When urine is held back for long periods over weeks and months, incontinence can develop. Dogs should go out at least three times daily. Arrange to have someone give your dog a relief walk if you can’t. And if you’re taking a road trip, be sure to take dogs out so they, too, get a chance to empty their bladders. As for cats, “Make sure to use a type of litter your cat actually likes,” says Levitan. “This helps keep cats stress-free and happy, which is key to preventing feline lower urinary tract issues.”
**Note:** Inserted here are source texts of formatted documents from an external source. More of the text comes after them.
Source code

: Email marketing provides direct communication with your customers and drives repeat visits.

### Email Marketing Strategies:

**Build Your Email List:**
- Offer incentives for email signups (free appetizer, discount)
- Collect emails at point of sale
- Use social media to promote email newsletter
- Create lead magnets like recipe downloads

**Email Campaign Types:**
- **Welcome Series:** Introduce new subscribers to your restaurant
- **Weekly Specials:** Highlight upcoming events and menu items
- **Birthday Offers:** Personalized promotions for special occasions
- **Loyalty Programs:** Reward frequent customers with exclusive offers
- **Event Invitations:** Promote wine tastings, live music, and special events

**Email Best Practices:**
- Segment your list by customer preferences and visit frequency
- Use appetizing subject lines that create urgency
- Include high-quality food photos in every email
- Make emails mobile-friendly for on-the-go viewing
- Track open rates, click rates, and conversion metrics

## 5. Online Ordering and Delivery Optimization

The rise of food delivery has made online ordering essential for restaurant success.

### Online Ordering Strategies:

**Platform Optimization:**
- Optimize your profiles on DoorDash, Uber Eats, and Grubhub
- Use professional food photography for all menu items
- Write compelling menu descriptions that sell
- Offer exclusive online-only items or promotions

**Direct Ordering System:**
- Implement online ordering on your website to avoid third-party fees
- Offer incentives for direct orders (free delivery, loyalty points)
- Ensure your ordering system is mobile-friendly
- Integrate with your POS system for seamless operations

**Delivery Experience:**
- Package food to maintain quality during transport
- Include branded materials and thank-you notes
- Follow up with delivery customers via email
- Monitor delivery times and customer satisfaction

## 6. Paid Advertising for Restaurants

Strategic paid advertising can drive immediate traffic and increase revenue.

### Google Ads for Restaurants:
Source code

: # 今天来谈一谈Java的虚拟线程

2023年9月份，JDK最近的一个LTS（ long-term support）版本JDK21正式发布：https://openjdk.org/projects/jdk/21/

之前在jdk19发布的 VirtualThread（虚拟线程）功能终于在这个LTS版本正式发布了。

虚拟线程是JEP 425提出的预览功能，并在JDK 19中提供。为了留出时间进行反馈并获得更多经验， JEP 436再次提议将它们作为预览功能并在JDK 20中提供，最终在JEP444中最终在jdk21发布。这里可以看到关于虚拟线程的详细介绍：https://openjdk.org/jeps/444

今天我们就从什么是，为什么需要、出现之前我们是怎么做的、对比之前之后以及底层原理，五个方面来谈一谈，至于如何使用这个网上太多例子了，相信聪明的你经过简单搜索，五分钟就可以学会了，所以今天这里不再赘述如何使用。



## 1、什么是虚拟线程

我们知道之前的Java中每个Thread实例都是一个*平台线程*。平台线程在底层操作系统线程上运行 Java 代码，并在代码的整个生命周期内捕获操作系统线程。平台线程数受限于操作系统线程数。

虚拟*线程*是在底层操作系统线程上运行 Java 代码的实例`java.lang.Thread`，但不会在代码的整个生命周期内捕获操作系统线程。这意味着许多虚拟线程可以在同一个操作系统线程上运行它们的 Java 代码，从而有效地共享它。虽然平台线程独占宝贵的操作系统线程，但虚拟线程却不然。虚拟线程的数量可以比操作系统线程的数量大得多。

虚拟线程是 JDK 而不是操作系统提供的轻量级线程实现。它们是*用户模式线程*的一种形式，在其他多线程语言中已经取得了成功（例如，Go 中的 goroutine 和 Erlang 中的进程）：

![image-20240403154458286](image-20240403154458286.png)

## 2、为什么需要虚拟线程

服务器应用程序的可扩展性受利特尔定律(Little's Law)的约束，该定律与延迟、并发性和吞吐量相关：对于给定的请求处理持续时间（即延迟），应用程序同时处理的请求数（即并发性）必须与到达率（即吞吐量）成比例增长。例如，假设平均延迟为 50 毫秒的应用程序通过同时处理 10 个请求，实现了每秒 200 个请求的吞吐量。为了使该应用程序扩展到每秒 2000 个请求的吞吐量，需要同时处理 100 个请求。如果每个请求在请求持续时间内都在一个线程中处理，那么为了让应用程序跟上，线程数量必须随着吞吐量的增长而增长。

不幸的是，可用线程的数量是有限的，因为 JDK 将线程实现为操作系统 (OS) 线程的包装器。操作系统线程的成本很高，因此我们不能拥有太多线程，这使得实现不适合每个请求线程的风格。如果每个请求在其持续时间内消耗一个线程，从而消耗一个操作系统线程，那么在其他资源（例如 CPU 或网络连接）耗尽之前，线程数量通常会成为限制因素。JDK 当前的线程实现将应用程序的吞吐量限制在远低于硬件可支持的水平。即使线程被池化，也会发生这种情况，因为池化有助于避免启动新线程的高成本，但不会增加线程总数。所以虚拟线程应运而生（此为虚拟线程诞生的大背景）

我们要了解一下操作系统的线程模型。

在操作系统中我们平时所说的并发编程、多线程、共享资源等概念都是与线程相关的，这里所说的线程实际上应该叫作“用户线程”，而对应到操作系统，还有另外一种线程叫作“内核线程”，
Purr-fect pH to prevent urinary tract infection in dogs and cats
“Make fresh, cool water available to pets at all times,” says Levitan. “Consider a ceramic fountain that provides plenty of fresh, cool water.” Some pet owners who want to prevent accidents figure they’ll just reduce the amount of drinking water given to their dog or cat, but this is a bad move. Keeping animals hydrated goes a long way toward protecting their urinary and bladder health.
“One of the best things you can do for cats’ urinary health is to feed them wet food instead of dry,” explains holistic veterinarian Jill Elliot, DVM, based in New York. “Wet food has 80 percent moisture, but dry has only 15 percent-a big difference.”
Proper hydration helps keeps pH levels healthy. An animal’s pH levels should be between 6 and 6.5. Happily, monitoring pH levels got easier thanks to innovations such as Pretty Litter, which changes color to signal abnormal pH levels and urinary tract infections. Adds Elliot, “If the pH goes up to 7, 7.5, or 8, then you know crystals will start forming -so you can make changes to your pet’s diet to lower the pH.”
One way to do this is to supplement with pH-lowering vitamin C. Cranberry can also help tone pets’ urinary tracts, and it’s an ingredient found in many dog and cat foods, as well as supplements specifically formulated for animals. “Probiotics can also promote bladder health,” adds Levitan.
For pets experiencing urinary and/or bladder discomfort that confounds conventional treatments, consider veterinary homeopathy. “It works by giving the animal’s system a ‘kick in the pants’ to go fix itself, and it doesn’t interfere with other medications, herbs, or supplements,” explains Elliot. “Cantharis is a very good remedy for urinary-bladder issues,” she says. “It can help to tighten the bladder if the animal is incontinent. Another helpful remedy is Lycopodium clavatum, which has an affinity for the whole urinary tract.”
Did You Know?
Indoor dogs that have to “hold it” for long periods of time are at greater risk for urinary tract and bladder issues.